Genre: Historical Biography
Publisher: Knopf Doubleday Publishing Group, 2013
Pages: 464
Rating: Do Not Recommend
Synopsis: From one of our most accomplished and widely admired historians, a revelatory portrait of Benjamin Franklin’s youngest sister and a history of history itself. Like her brother, Jane Franklin was a passionate reader, a gifted writer, and an astonishingly shrewd political commentator. Unlike him, she was a mother of twelve.

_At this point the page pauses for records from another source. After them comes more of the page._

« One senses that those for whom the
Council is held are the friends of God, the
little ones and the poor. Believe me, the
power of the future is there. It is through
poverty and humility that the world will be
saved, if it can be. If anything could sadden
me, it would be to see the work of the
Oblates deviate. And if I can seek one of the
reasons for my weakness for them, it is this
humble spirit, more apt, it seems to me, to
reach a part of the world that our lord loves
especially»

Benjamin Franklin, who wrote more letters to his sister than he wrote to anyone else, was the original American self-made man; his sister spent her life caring for her children. They left very different traces behind. Making use of an amazing cache of little-studied material, including documents, objects, and portraits only just discovered, Jill Lepore brings Jane Franklin to life in a way that illuminates not only this one woman but an entire world—a world usually lost to history. Lepore’s life of Jane Franklin, with its strikingly original vantage on her remarkable brother, is at once a wholly different account of the founding of the United States and one of the great untold stories of American history and letters: a life unknown.
Review: I sort of expected this book to be the cure for insomnia, but decided to give it a chance anyway. I was excited when the first few chapters were really interesting. It was all downhill from there. There just wasn't enough depth, and I didn't come away with a real sense of who Jane Franklin really was.